ASSIGNMENT: The result should be an exact copy of the entries that follow, with no pictures included.

MATERIAL PROVIDED:

>>>

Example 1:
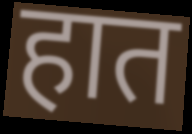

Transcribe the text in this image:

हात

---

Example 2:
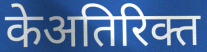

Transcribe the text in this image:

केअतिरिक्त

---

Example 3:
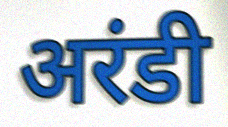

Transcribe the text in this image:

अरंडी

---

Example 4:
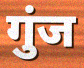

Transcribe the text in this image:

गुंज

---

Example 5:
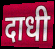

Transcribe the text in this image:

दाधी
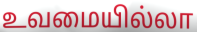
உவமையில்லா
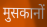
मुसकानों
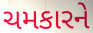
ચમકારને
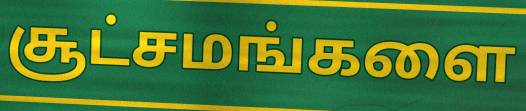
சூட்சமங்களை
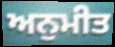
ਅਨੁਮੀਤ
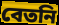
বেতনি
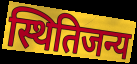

<<<

ANSWER TO THE PROBLEM:
Example 1:

Transcribe the text in this image:

हात

---

Example 2:

Transcribe the text in this image:

केअतिरिक्त

---

Example 3:

Transcribe the text in this image:

अरंडी

---

Example 4:

Transcribe the text in this image:

गुंज

---

Example 5:

Transcribe the text in this image:

दाधी
உவமையில்லா
मुसकानों
ચમકારને
சூட்சமங்களை
ਅਨੁਮੀਤ
বেতনি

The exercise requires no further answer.